Tamaaaaatt...
Ada rasa menyesal karena gak bisa lagi nonton Torak dkk. Nonton atau baca? Nah, saking hidupnya penggambaran karakter para pelaku serial ini, saking kaya dan rincinya deskripsi setting seluruh seri ini, saya berasa nonton film. Paver dengan lihaynya membawa bau-bauan, suara, visual, rasa, sentuhan, ah kelima indera dieksplor pokoknya. Udah gitu DETIL-nya! Gila keren abis.
"Serigala segera membuat keputusan. Dengan pangkal paha menegang, ia pun melompat. Tapak kaki depannya terentang mengarah ke sisi lain. Menyingkirkan ekornya ke samping, dan memanfaatkan kaki belakangnya dengan sungguh-sungguh, ia pun melompat sekuat tenaga.... Serigala melayang."
Bisa-bisanya Paver bikin deksripsi begitu hanya untuk aksi seekor serigala melompat. Sampai ke gerakan ekor! Risetnya pasti gak cuma sekadarnya.

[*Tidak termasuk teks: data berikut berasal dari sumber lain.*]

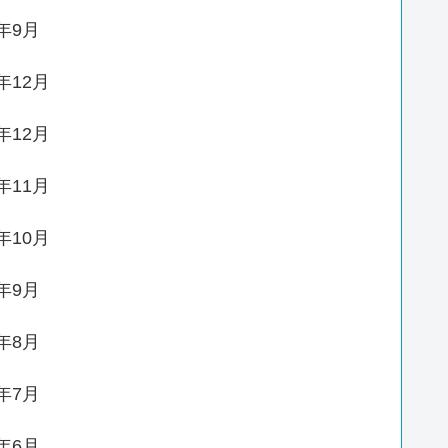
3年9月
1年12月
0年12月
0年11月
0年10月
0年9月
0年8月
0年7月
0年6月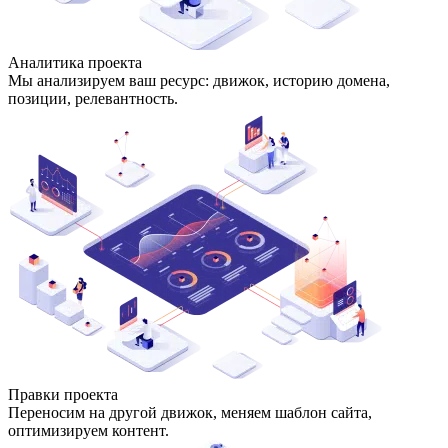
Аналитика проекта
Мы анализируем ваш ресурс: движок, историю домена,
позиции, релевантность.
Правки проекта
Переносим на другой движок, меняем шаблон сайта,
оптимизируем контент.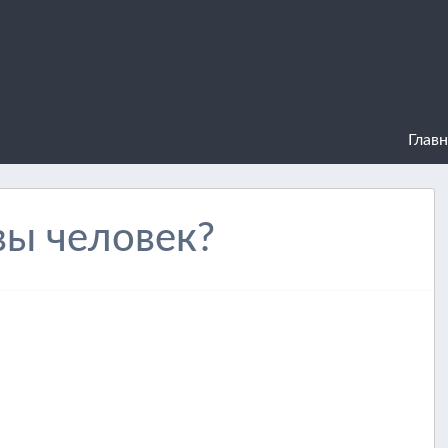
Главн
вы человек?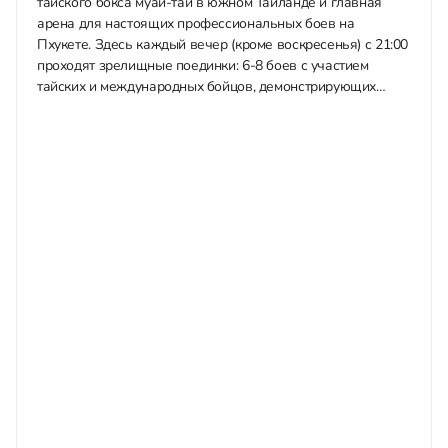
тайского бокса муай-тай в южном Таиланде и главная
арена для настоящих профессиональных боев на
Пхукете. Здесь каждый вечер (кроме воскресенья) с 21:00
проходят зрелищные поединки: 6-8 боев с участием
тайских и международных бойцов, демонстрирующих
"искусство восьми конечностей" — удары кулаками,
локтями, коленями и...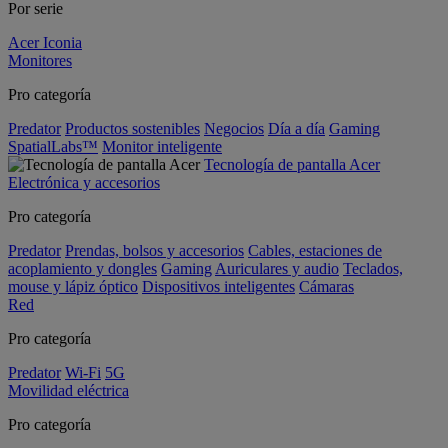
Por serie
Acer Iconia
Monitores
Pro categoría
Predator
Productos sostenibles
Negocios
Día a día
Gaming
SpatialLabs™
Monitor inteligente
Tecnología de pantalla Acer
Electrónica y accesorios
Pro categoría
Predator
Prendas, bolsos y accesorios
Cables, estaciones de
acoplamiento y dongles
Gaming
Auriculares y audio
Teclados,
mouse y lápiz óptico
Dispositivos inteligentes
Cámaras
Red
Pro categoría
Predator
Wi-Fi
5G
Movilidad eléctrica
Pro categoría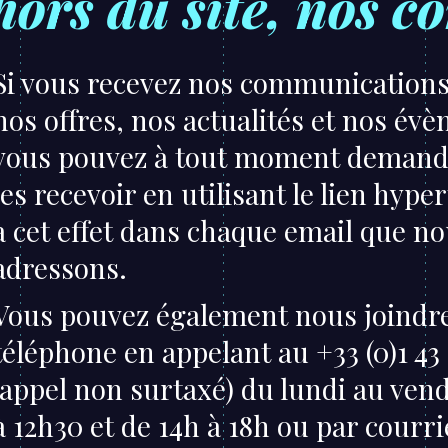
ors du site, nos 
Si vous recevez nos communications 
nos offres, nos actualités et nos év
vous pouvez à tout moment demande
les recevoir en utilisant le lien hype
à cet effet dans chaque email que n
adressons.
Vous pouvez également nous joindr
téléphone en appelant au +33 (0)1 43
(appel non surtaxé) du lundi au ven
à 12h30 et de 14h à 18h ou par courri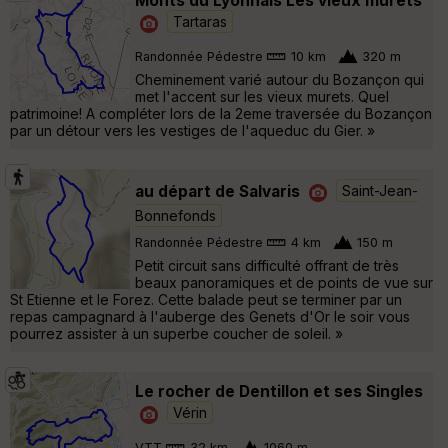
Monts du Lyonnais Les vieux murets
Tartaras
Randonnée Pédestre
10 km
320 m
Cheminement varié autour du Bozançon qui
met l'accent sur les vieux murets. Quel
patrimoine! A compléter lors de la 2eme traversée du Bozançon
par un détour vers les vestiges de l'aqueduc du Gier. »
au départ de Salvaris
Saint-Jean-
Bonnefonds
Randonnée Pédestre
4 km
150 m
Petit circuit sans difficulté offrant de très
beaux panoramiques et de points de vue sur
St Etienne et le Forez. Cette balade peut se terminer par un
repas campagnard à l'auberge des Genets d'Or le soir vous
pourrez assister à un superbe coucher de soleil. »
Le rocher de Dentillon et ses Singles
Vérin
VTT
32 km
1060 m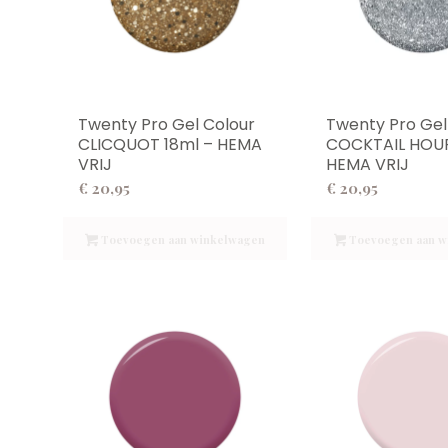
Twenty Pro Gel Colour
Twenty Pro Gel
CLICQUOT 18ml – HEMA
COCKTAIL HOUR
VRIJ
HEMA VRIJ
€
20,95
€
20,95
Toevoegen aan winkelwagen
Toevoegen aan w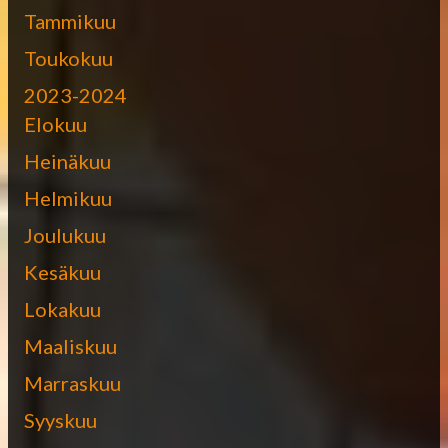
Tammikuu
Toukokuu
2023-2024
Elokuu
Heinäkuu
Helmikuu
Joulukuu
Kesäkuu
Lokakuu
Maaliskuu
Marraskuu
Syyskuu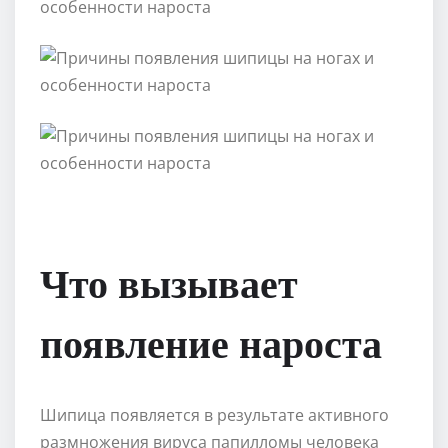
Что вызывает
появление нароста
Шипица появляется в результате активного
размножения вируса папилломы человека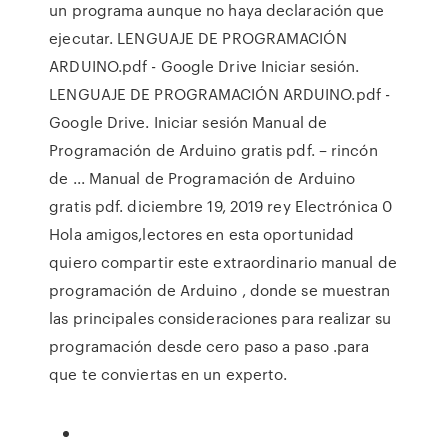
un programa aunque no haya declaración que
ejecutar. LENGUAJE DE PROGRAMACIÓN
ARDUINO.pdf - Google Drive Iniciar sesión.
LENGUAJE DE PROGRAMACIÓN ARDUINO.pdf -
Google Drive. Iniciar sesión Manual de
Programación de Arduino gratis pdf. – rincón
de ... Manual de Programación de Arduino
gratis pdf. diciembre 19, 2019 rey Electrónica 0
Hola amigos,lectores en esta oportunidad
quiero compartir este extraordinario manual de
programación de Arduino , donde se muestran
las principales consideraciones para realizar su
programación desde cero paso a paso .para
que te conviertas en un experto.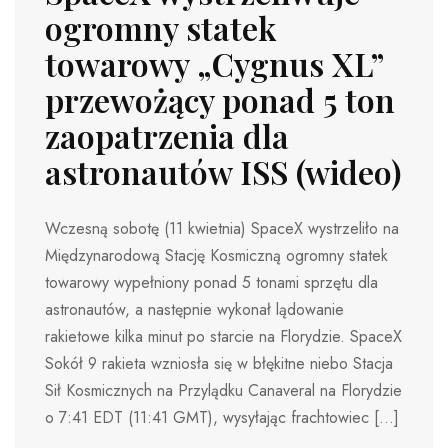
ogromny statek
towarowy „Cygnus XL”
przewożący ponad 5 ton
zaopatrzenia dla
astronautów ISS (wideo)
Wczesną sobotę (11 kwietnia) SpaceX wystrzeliło na
Międzynarodową Stację Kosmiczną ogromny statek
towarowy wypełniony ponad 5 tonami sprzętu dla
astronautów, a następnie wykonał lądowanie
rakietowe kilka minut po starcie na Florydzie. SpaceX
Sokół 9 rakieta wzniosła się w błękitne niebo Stacja
Sił Kosmicznych na Przylądku Canaveral na Florydzie
o 7:41 EDT (11:41 GMT), wysyłając frachtowiec […]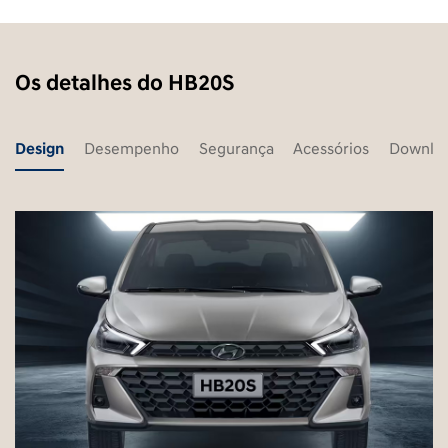
Os detalhes do HB20S
Design
Desempenho
Segurança
Acessórios
Downlo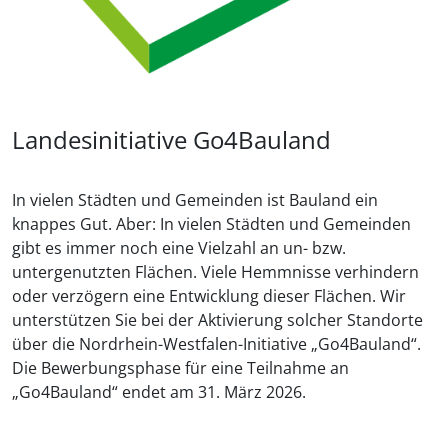
Landesinitiative Go4Bauland
In vielen Städten und Gemeinden ist Bauland ein
knappes Gut. Aber: In vielen Städten und Gemeinden
gibt es immer noch eine Vielzahl an un- bzw.
untergenutzten Flächen. Viele Hemmnisse verhindern
oder verzögern eine Entwicklung dieser Flächen. Wir
unterstützen Sie bei der Aktivierung solcher Standorte
über die Nordrhein-Westfalen-Initiative „Go4Bauland“.
Die Bewerbungsphase für eine Teilnahme an
„Go4Bauland“ endet am 31. März 2026.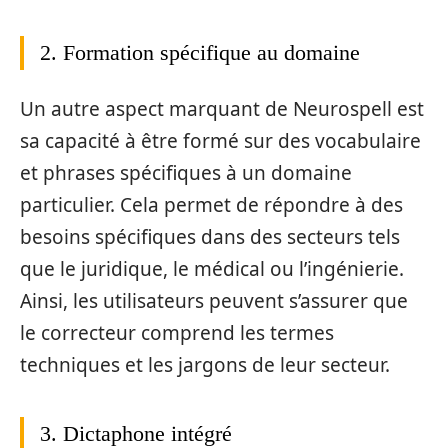
2. Formation spécifique au domaine
Un autre aspect marquant de Neurospell est
sa capacité à être formé sur des vocabulaire
et phrases spécifiques à un domaine
particulier. Cela permet de répondre à des
besoins spécifiques dans des secteurs tels
que le juridique, le médical ou l’ingénierie.
Ainsi, les utilisateurs peuvent s’assurer que
le correcteur comprend les termes
techniques et les jargons de leur secteur.
3. Dictaphone intégré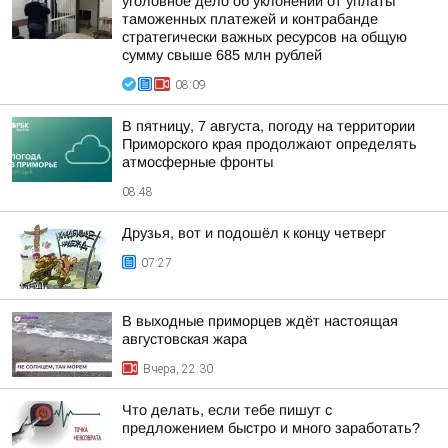
уголовное дело об уклонении от уплаты
таможенных платежей и контрабанде
стратегически важных ресурсов на общую
сумму свыше 685 млн рублей
08:09
В пятницу, 7 августа, погоду на территории
Приморского края продолжают определять
атмосферные фронты
08:48
Друзья, вот и подошёл к концу четверг
07:27
В выходные приморцев ждёт настоящая
августовская жара
Вчера, 22:30
Что делать, если тебе пишут с
предложением быстро и много заработать?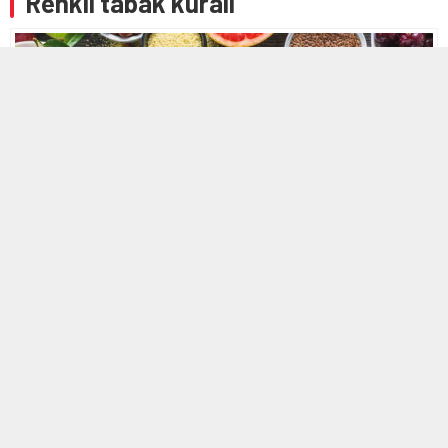
Renkli tabak kuralı
25 KASIM 2025 11:25
A
A
+
-
Beslenme ve Diyet Uzmanı Tuğçe Arabalı, mevsim geçişlerinde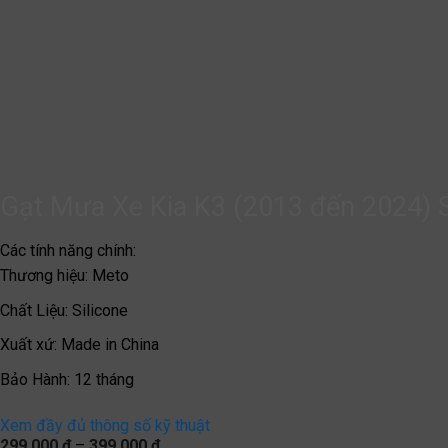
Gạt Mưa Xe Kia K3 (2013 đến 2024) S
Các tính năng chính:
Thương hiệu
:
Meto
Chất Liệu
:
Silicone
Xuất xứ
:
Made in China
Bảo Hành
:
12 tháng
Xem đầy đủ thông số kỹ thuật
Khoảng
299.000
₫
–
399.000
₫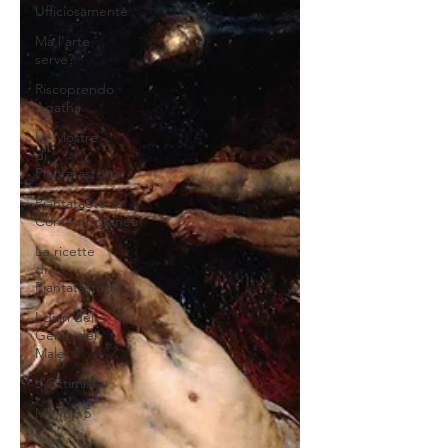
Ufficiosamente
Ma l'arte
serve?
Riscoprendo
Agatha
Le Mostre
di
Piantatastorta
PiantataStorta
Contemporanea
Le ricette
di
Piantatastorta
I diari del
Genio del
Male
L'Ottimista
My Top 5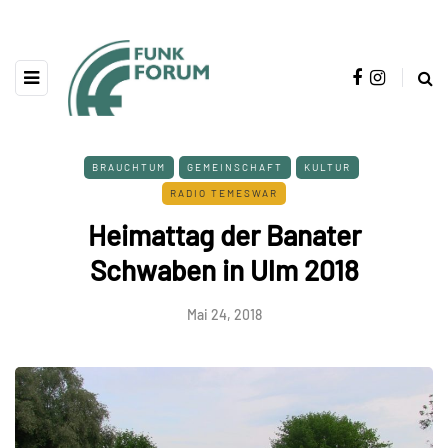
BRAUCHTUM
GEMEINSCHAFT
KULTUR
RADIO TEMESWAR
Heimattag der Banater
Schwaben in Ulm 2018
Mai 24, 2018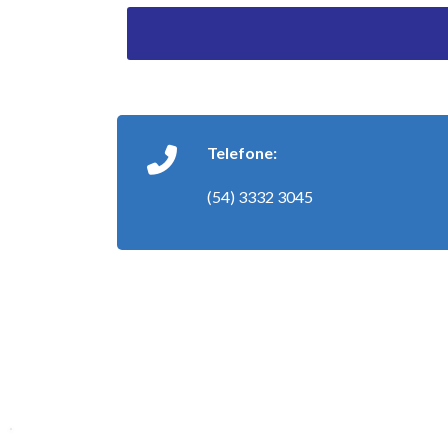
Telefone:
(54) 3332 3045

Yang membuat saya kagum juga adalah karena setting di serial ini beragam. Laut, pegunungan es, hutan, danau, gunung tinggi, gua-gua. Masing-masing lokasi kan karakternya beda-beda, tapi semuanya berhasil terpampang nyata. *pinjem istilah Syahrini
Lalu kejutan-kejutannya. Waw! Memuaskan. Ternyata! Si Pejalan ituuuu... !!
Saya bersyukur saya join Goodreads. Beberapa bulan lalu saya membaca di newsfeed seseorang bertanya ke A.S.Dewi nomor HP Pak Ahmad, lalu saya tanya siapa itu Pak Ahmad. Dari situ saya tahu Matahati sedang cuci gudang, sehingga saya memutuskan untuk borong. Bu dokter Dewi merekomendasikan beberapa judul serial, dan dia dengan keukeuh-nya mempromosikan COAD ini. Makasih utk kengototanmu, Wi! :-)
Waktu mulai baca buku pertama, saya langsung berniat untuk membacakan kisah Torak ini untuk anak saya suatu saat nanti. Ini buku cerita anak-anak yang luar biasa. Saya berharap anak saya kelak bakal berfantasi, berlari bersama Torak, Renn, Serigala, Rip dan Rek, hutan, dangau, dll. Saya ingin anak saya belajar mencintai hutan dan alam bersama mereka. Saya ingin anak saya tumbuh dengan sifat pemberani, gigih, cerdik, setia kawan, dan penyayang, seperti karakter-karakter dalam serial ini.
Torak, Renn, Serigala, Bulugelap, Pebble, Shadow, Click, Rip, Rek, Gagak Putih, Kelam, Fin-Kedinn, Bale... love them all.
These books are adorable!
----
ETA: Baru ngeh, kok ga banyak yg ngereview terjemahannya ya. Apa seri ini kurang populer di Indonesia?